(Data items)

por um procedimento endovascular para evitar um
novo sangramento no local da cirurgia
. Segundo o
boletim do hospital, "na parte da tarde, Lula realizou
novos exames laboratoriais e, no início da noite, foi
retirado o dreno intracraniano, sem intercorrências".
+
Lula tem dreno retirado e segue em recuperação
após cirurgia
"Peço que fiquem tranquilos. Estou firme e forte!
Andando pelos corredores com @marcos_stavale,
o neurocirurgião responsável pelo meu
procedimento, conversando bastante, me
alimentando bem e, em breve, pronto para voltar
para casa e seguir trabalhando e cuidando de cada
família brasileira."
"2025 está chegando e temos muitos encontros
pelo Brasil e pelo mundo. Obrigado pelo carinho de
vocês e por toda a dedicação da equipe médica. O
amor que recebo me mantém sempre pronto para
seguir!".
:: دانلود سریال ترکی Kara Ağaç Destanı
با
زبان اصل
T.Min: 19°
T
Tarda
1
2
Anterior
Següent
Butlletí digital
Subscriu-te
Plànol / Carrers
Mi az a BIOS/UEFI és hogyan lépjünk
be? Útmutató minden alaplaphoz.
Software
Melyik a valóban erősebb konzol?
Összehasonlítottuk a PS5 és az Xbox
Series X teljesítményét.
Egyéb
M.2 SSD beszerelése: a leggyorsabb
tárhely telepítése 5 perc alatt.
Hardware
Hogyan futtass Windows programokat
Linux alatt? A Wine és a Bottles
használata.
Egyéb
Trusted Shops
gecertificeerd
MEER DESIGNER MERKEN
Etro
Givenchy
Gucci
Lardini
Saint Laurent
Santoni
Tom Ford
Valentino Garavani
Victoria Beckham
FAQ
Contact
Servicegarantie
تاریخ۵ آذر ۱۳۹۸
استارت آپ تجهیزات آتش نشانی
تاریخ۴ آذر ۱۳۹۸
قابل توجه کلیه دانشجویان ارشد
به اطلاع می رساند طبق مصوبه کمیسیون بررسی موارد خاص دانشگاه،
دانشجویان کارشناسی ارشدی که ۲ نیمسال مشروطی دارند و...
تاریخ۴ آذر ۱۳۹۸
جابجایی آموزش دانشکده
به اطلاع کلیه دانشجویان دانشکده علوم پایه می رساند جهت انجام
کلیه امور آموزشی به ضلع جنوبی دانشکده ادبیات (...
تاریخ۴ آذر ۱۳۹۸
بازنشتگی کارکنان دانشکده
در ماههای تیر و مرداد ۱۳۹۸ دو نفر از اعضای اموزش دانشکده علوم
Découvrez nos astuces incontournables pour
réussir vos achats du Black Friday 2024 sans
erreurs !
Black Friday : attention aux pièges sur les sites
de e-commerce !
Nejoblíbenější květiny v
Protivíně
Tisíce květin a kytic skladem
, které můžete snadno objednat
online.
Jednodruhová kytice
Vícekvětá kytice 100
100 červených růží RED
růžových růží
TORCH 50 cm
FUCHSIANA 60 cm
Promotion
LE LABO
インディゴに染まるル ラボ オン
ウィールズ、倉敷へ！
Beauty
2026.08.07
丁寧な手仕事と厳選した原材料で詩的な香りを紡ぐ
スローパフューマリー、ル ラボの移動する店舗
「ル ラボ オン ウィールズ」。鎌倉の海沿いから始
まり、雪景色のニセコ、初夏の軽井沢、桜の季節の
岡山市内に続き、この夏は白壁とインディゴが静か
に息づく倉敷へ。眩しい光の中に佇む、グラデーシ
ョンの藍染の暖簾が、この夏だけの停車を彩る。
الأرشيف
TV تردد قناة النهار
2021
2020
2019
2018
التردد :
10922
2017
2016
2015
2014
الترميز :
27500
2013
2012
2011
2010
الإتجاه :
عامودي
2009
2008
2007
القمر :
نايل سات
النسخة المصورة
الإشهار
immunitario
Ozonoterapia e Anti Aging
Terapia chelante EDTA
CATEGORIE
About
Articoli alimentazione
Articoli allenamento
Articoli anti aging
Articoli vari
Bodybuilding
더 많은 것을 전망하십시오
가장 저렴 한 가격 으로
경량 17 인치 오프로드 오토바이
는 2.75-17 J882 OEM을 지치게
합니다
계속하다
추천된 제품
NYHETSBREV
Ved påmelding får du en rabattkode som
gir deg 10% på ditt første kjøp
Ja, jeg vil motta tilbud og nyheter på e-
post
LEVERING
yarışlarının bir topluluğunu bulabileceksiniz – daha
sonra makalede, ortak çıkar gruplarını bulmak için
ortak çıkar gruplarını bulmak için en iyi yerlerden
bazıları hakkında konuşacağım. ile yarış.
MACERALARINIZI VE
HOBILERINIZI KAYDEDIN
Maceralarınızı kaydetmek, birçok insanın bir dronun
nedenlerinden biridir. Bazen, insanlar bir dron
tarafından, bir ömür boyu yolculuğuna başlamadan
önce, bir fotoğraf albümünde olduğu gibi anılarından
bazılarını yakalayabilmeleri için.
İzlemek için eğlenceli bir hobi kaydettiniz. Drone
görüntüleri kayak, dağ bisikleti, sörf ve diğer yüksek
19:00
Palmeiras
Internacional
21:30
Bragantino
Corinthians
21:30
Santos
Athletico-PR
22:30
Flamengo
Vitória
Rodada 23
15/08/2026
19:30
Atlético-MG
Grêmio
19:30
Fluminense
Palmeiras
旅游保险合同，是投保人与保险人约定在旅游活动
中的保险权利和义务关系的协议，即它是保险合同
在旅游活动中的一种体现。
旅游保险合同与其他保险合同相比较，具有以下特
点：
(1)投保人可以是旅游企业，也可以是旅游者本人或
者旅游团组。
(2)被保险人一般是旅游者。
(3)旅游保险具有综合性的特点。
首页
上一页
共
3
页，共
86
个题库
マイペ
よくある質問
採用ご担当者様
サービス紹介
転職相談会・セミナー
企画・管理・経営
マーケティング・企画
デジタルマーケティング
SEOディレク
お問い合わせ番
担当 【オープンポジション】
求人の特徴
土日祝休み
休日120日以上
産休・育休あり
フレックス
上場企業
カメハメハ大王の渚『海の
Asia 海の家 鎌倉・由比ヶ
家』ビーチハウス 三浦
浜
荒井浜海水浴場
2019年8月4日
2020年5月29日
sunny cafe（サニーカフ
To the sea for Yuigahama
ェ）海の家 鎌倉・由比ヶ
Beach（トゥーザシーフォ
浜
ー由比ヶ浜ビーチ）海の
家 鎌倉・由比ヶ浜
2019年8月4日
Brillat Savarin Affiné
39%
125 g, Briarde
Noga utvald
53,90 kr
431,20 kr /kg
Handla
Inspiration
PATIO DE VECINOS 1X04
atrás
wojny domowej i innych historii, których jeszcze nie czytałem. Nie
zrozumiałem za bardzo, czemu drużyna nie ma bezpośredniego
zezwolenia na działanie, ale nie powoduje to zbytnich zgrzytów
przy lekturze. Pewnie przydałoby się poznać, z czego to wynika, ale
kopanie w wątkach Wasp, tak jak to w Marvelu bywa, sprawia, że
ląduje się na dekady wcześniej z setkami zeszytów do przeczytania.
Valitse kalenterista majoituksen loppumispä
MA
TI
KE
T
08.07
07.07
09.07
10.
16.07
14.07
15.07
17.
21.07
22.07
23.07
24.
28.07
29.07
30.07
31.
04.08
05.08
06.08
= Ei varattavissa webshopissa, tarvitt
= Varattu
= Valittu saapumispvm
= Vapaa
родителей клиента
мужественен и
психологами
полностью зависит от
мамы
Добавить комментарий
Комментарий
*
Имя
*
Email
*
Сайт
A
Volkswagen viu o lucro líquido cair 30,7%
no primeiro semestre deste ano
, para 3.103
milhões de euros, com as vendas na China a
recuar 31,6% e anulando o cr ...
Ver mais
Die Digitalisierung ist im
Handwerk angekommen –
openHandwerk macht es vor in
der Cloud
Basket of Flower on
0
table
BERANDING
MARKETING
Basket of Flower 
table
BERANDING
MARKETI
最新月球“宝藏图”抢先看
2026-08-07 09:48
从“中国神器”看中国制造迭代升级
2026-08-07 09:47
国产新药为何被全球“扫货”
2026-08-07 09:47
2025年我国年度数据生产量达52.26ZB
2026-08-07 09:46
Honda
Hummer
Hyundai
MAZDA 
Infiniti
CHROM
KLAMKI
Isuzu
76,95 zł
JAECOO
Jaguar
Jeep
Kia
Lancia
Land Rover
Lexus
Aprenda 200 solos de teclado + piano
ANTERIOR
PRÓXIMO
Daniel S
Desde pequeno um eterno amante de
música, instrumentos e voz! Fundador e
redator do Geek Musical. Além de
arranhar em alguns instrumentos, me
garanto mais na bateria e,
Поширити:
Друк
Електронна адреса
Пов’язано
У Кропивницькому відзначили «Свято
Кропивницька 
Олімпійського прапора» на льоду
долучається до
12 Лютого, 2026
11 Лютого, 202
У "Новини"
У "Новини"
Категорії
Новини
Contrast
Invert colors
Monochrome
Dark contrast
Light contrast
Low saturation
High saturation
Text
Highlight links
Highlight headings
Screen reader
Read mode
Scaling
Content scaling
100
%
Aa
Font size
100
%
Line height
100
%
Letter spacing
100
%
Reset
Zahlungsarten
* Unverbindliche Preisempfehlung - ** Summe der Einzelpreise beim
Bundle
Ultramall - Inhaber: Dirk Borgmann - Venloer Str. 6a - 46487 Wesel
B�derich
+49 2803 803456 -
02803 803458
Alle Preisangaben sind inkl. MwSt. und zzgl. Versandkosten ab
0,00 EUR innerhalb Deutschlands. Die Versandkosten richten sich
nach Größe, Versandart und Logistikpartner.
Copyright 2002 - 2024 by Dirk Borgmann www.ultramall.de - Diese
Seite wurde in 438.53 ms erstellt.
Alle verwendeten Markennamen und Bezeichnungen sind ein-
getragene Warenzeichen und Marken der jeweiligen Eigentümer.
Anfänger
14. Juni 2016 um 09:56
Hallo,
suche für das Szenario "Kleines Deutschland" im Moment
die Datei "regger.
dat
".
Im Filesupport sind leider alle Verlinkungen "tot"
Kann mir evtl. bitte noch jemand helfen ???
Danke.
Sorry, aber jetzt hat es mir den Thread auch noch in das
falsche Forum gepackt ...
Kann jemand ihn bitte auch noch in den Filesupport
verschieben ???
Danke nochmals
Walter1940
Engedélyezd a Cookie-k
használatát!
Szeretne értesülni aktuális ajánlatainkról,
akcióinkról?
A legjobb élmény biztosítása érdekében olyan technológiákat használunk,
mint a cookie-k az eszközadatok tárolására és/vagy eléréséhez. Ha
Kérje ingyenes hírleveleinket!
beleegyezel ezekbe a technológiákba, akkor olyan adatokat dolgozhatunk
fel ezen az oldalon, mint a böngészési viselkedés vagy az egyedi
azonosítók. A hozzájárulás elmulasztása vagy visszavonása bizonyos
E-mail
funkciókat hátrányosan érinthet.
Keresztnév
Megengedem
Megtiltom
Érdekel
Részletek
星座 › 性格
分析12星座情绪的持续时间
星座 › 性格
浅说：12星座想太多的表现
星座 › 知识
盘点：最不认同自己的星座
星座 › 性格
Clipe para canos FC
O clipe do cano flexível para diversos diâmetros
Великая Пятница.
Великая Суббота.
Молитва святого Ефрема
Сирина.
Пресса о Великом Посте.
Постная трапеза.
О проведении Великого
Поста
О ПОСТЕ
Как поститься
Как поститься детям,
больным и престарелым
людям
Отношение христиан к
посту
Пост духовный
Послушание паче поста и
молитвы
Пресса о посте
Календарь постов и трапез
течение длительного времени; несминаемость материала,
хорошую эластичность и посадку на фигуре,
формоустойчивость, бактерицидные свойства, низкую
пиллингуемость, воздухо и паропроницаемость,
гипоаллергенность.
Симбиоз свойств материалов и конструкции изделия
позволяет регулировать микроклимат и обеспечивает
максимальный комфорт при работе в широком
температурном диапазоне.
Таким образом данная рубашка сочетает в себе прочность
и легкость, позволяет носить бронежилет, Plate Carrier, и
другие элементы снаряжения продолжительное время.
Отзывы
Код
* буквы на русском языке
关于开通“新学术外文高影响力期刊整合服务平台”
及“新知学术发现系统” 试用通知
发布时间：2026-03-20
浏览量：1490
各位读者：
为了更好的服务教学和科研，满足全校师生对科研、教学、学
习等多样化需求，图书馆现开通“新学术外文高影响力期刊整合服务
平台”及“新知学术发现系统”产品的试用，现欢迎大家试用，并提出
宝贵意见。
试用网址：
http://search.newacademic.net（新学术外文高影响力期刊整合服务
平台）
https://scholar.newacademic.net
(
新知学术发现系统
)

== ACTION ITEM ==
Scan the entries above for the string "vagy" and copy each line that contains it.

== WRITTEN RESPONSE ==
mint a cookie-k az eszközadatok tárolására és/vagy eléréséhez. Ha
fel ezen az oldalon, mint a böngészési viselkedés vagy az egyedi
azonosítók. A hozzájárulás elmulasztása vagy visszavonása bizonyos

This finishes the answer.